RAKAI — Uganda has been under a strict COVID-19 lockdown for the last six months to limit the spread of the pandemic, but a Ugandan volunteer defies the hardship to serve the children in the border district.
Fred Ssemmanda, in the Southern Ugandan district of Rakai, who heads a local community organization, Denise Foundation, rides a bike to supervise over 100 children under his care.
His organization supports orphaned children in Rakai, a district that was devastatingly decimated by the HIV/AIDs epidemic in Uganda and Africa.
In fact, almost half of the population in this region is under the age of 17. An entire generation is missing due to HIV and most of these children are orphans who lack basic needs including education, clean and safe water and health services.
Most girls lack sanitary towels while boys aren’t in school.
His organization supports orphaned and vulnerable children in Rakai district— enabling them to acquire quality education and improving health and welfare.
He told PML Daily by phone, that his organization operates on three key pillar principals including Education, Sustainability and Health.
“We support our children to achieve their dreams and future they desire,” he said by phone.
Denise Foundation, a charity he founded in memory of Ms. Denise Robertson who changed life has since provided to the orphans items like chicken projects, pigs, to support their families and now, in lockdown, some children are able to survive on these projects.

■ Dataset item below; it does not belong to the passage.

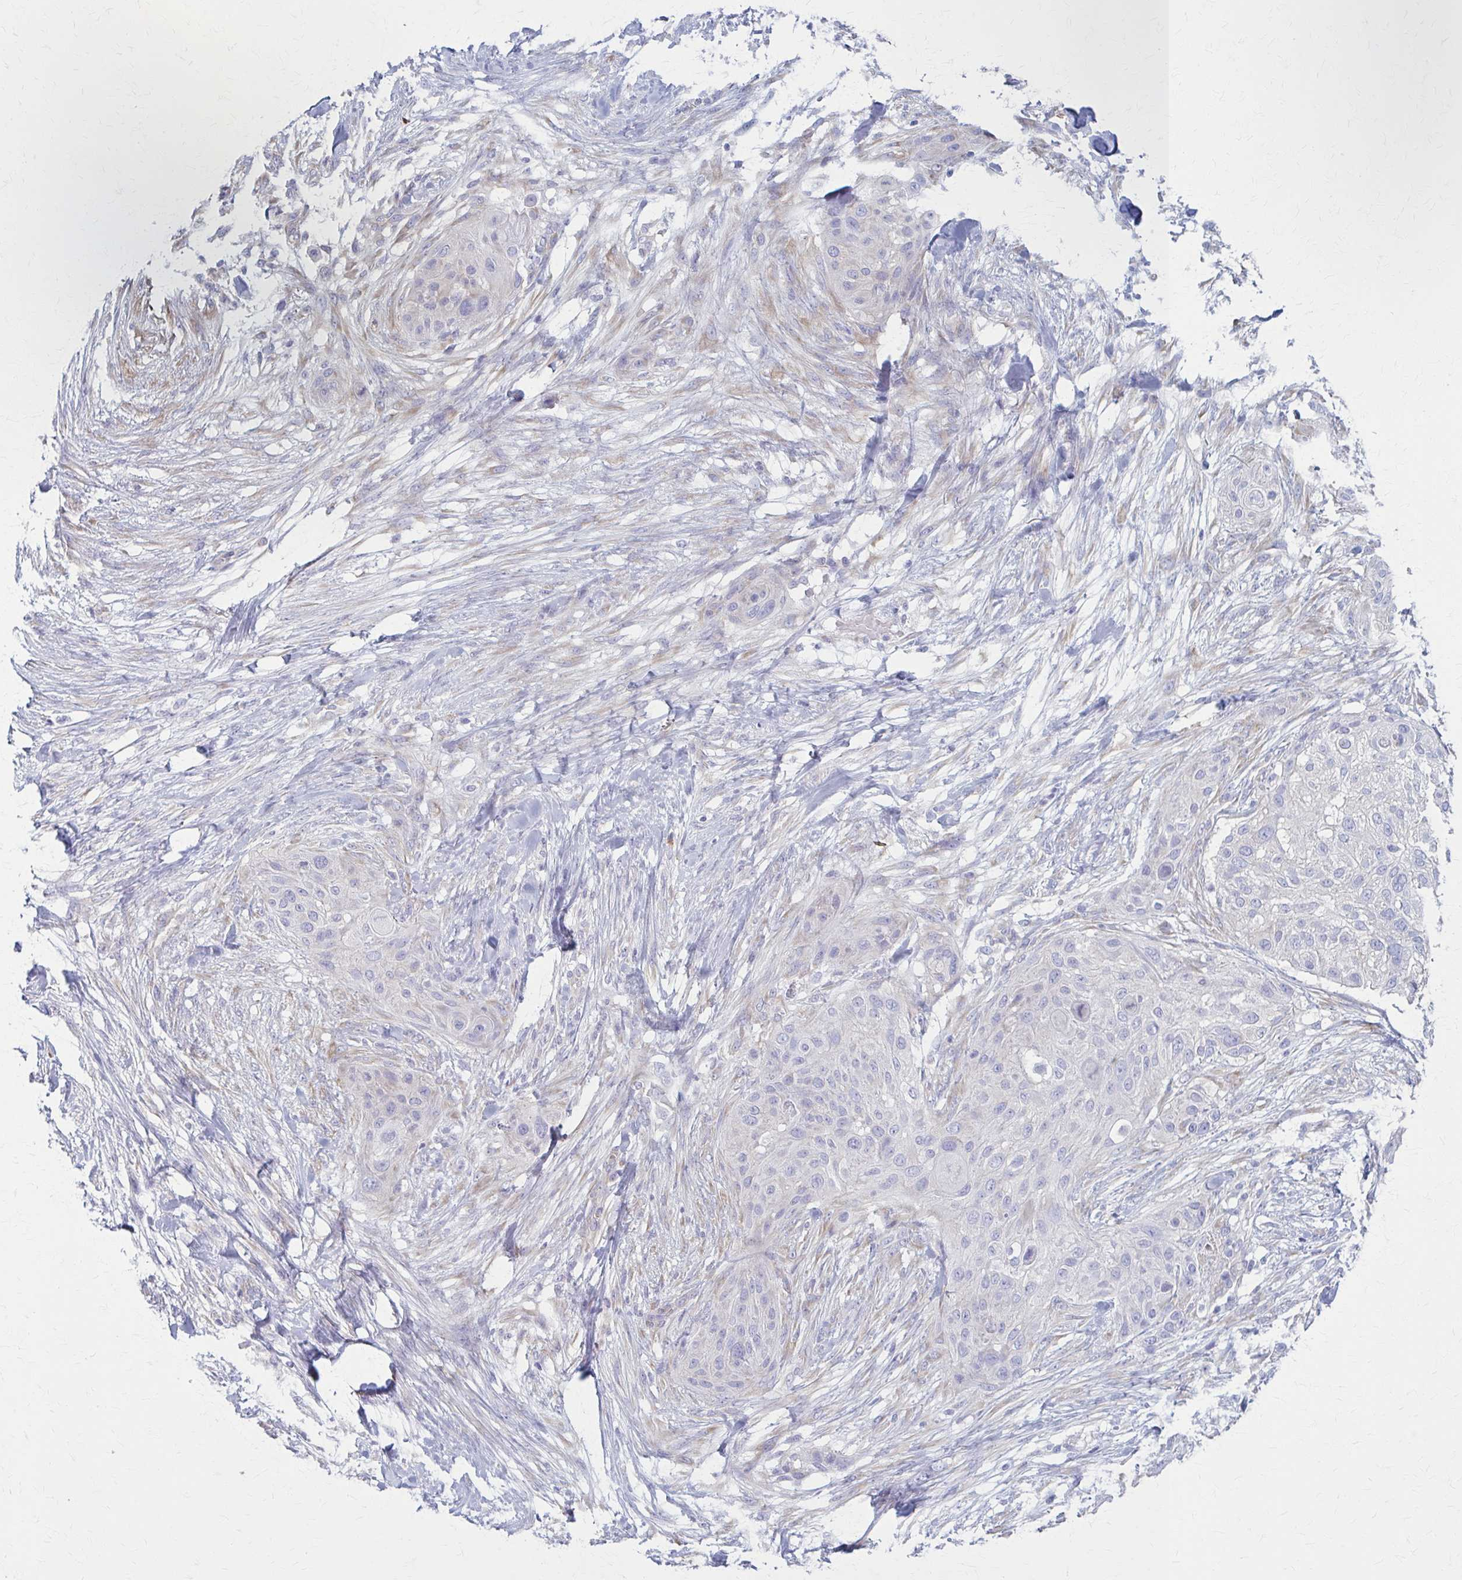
{"staining": {"intensity": "negative", "quantity": "none", "location": "none"}, "tissue": "skin cancer", "cell_type": "Tumor cells", "image_type": "cancer", "snomed": [{"axis": "morphology", "description": "Squamous cell carcinoma, NOS"}, {"axis": "topography", "description": "Skin"}], "caption": "This histopathology image is of skin cancer stained with IHC to label a protein in brown with the nuclei are counter-stained blue. There is no positivity in tumor cells.", "gene": "PRKRA", "patient": {"sex": "female", "age": 87}}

Three modern wells have been constructed in various parts of the region for safe clean water.
Fred whose organization is giving free meals to learners, has also constructed modern kitchens and toilets while girls now get sanitary towels.
Some children have been given bicycles to get to school.
PML Daily couldn’t independently supervise these projects since access to the border district is not be allowed by security due to coronavirus restrictions.
Fred, whose organization is registered both in Uganda and the United Kingdom hopes to build the Denise Foundation Complex to offer 1,000 children a school, health centre and orphanage.
He has a backing of UK-based Ms. Lisa Seferi who is the international coordinator of the charity.
In Rakai, most orphans drink pond water while others dig all day in exchange for food – and sometimes school fees.
Today, the charity can only offer support to about 120 most vulnerable kids but Fred thinks these are very few children compared those that need urgent help.
“There is no access to quality education, no access to quality health services and people are more vulnerable to famine, absolute poverty,” he said.
Fred through his charity firm have since donated food to vulnerable people living in the locked district during the lockdown.
The donation included tonnes of maize flour, beans, and rice.
Others are cooking oils 75 boxes and meat.
Stringent measures employed to stop spread of the coronavirus in the border district means, hundreds of people are out of the jobs while some residents are uncertain about when the next meal will arrive when they run out.
The coronavirus outbreak has had a major impact on lives of these children and Ssemmanda says demand for the charity’s services have surged due to the pandemic, meaning your help is needed now more than ever.